Fintechs could take 30% of Mexican banking market
FT, June 21, 2017
By Stephen Woodman
With long queues, high fees and low cash machine coverage, Mexican banks have a reputation for poor customer service. A recent Gallup poll found that more than three in four customers were indifferent to, or unhappy with their bank.
This is creating an opportunity for new fintech — financial technology — challengers. They are focusing in particular on people who have not had access to banking services before.
Finnovista, a fintech start-up accelerator, believes these upstarts could take up to 30 per cent of Mexico’s banking market in the next decade, with retail banks and payment services particularly vulnerable. More than half of Mexico’s fintech companies are focused on payments and remittances or lending.
Some 158 fintech companies operate in Mexico, the second highest number in Latin America after Brazil. One of them is Albo, which offers smartphone banking services.
“Mexican banks are very inefficient,” says Ángel Sahagún, co-founder of Albo. “If you have any problem you have to visit a branch and queue for 30 minutes. Young people, in particular, have higher expectations.”
Albo, which launched in October 2016, is still relatively small, with around 5,000 clients. But Mr Sahagún is hoping to join fellow Mexican fintech stars such as Clip, which provides credit card readers for mobile devices, Kubo Financiero, a peer-to-peer lender, and Kueski, a micro-lender, all of which have secured serious investment.
Many ventures have prospered by addressing gaps in the traditional banking model. The World Bank estimates that 61 per cent of Mexican adults are without a bank account and there are only 14 bank branches per 100,000 inhabitants, compared to 33 in the US.
The problem of low bank branch coverage is compounded by Mexico’s under-developed transport infrastructure.

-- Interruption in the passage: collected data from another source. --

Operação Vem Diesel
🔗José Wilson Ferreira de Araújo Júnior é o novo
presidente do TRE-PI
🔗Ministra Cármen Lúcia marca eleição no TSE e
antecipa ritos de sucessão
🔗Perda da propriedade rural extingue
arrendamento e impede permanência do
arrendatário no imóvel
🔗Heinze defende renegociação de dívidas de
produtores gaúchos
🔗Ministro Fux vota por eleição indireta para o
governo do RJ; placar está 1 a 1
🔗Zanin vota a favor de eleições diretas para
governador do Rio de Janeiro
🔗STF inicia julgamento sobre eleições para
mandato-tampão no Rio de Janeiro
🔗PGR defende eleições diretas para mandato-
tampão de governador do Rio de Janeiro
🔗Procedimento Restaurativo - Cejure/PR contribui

In 2015, the government’s National Survey for Financial Inclusion said the average travel time to a bank branch — by car, bus or on foot — was 42 minutes in rural areas and 22 minutes in urban settings.
The same survey found that half of the adults without a bank account said this was because their income was “insufficient or variable”.

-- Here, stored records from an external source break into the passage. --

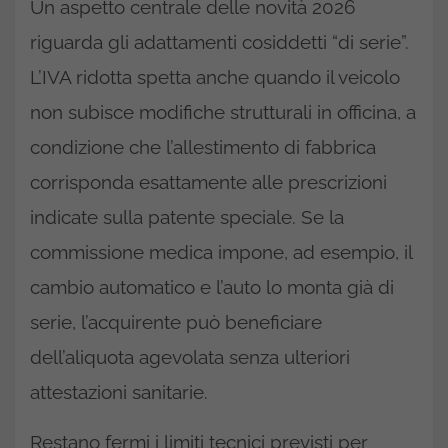
Un aspetto centrale delle novità 2026
riguarda gli adattamenti cosiddetti “di serie”.
L’IVA ridotta spetta anche quando il veicolo
non subisce modifiche strutturali in officina, a
condizione che l’allestimento di fabbrica
corrisponda esattamente alle prescrizioni
indicate sulla patente speciale. Se la
commissione medica impone, ad esempio, il
cambio automatico e l’auto lo monta già di
serie, l’acquirente può beneficiare
dell’aliquota agevolata senza ulteriori
attestazioni sanitarie.
Restano fermi i limiti tecnici previsti per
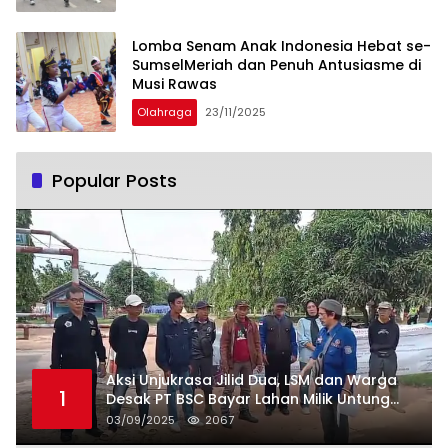
Lomba Senam Anak Indonesia Hebat se-
SumselMeriah dan Penuh Antusiasme di
Musi Rawas
Olahraga
23/11/2025
Popular Posts
Aksi Unjukrasa Jilid Dua, LSM dan Warga
1
Desak PT BSC Bayar Lahan Milik Untung
Suropati
03/09/2025
2067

Financial education seems to play a major role. More than half of adults surveyed did not know of the existence of basic accounts that do not charge fees.

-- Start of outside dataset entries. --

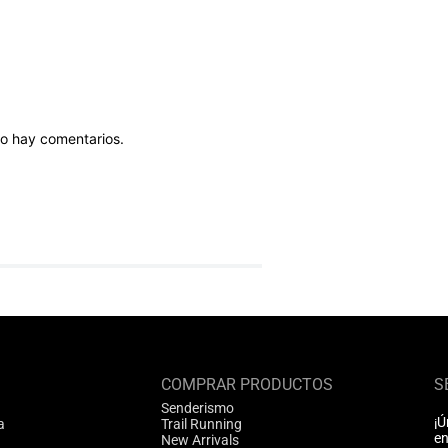
o hay comentarios.
COMPRAR PRODUCTOS
S
Senderismo
¡Ú
a
Trail Running
en
New Arrivals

Financial exclusion in Mexico is a problem but “also an opportunity,” says Francisco Meré, the director of Bankaool, which became the country’s first online-only bank in 2012.
Mexico is already a regional hub for start-ups focused on financial inclusion. Finnovista estimates that Mexico accounts for 35 per cent of all the fintech companies in Latin America catering for the underbanked or unbanked.
Although traditional banks are also keen to reach new customers, they still depend heavily on human resources.
“The cost of engaging a customer through technology is a fraction of using a branch,” says Mr Meré.
The Pew Research Center found that smartphone ownership in Mexico reached 35 per cent in 2015, while only 29 per cent of adults accessed credit, according to government statistics.
Mexico’s banks have also failed to provide for the country’s micro, small and medium-sized firms.
Although these made up more than 99.8 per cent of Mexico’s enterprises in 2014, they received only 11.1 per cent of total bank credit for businesses, including loans, overdrafts and credit cards.
Now, peer-to-peer lending platforms such as Kubo Financiero have seized on the opportunity to match savers with borrowers.
“Our goal is to penetrate areas where financing is too expensive,” says Vicente Fenoll, who founded Kubo in 2011.
Faced with rapid fintech growth, the Mexican government has proposed new laws to regulate such activity. A draft bill, coming before Congress in September, targets crowdfunding, cryptocurrencies and payment technology.
Fintech firms could be required to register and to link their operations with a bank account in order to protect consumers and help detect money laundering.
Crowdfunding companies could also be asked to submit their methodology for borrowers’ risk to the National Banking and Securities Commission (CNBV). Some fintech entrepreneurs are concerned that the proposed law could lead to heavy compliance costs, stifling investment in the industry.
Others, however, feel a regulatory framework would improve the credibility of fintech in Mexico.
“It will involve additional costs,” says Mr Fenoll. “But ultimately, I think regulations will build confidence among users.”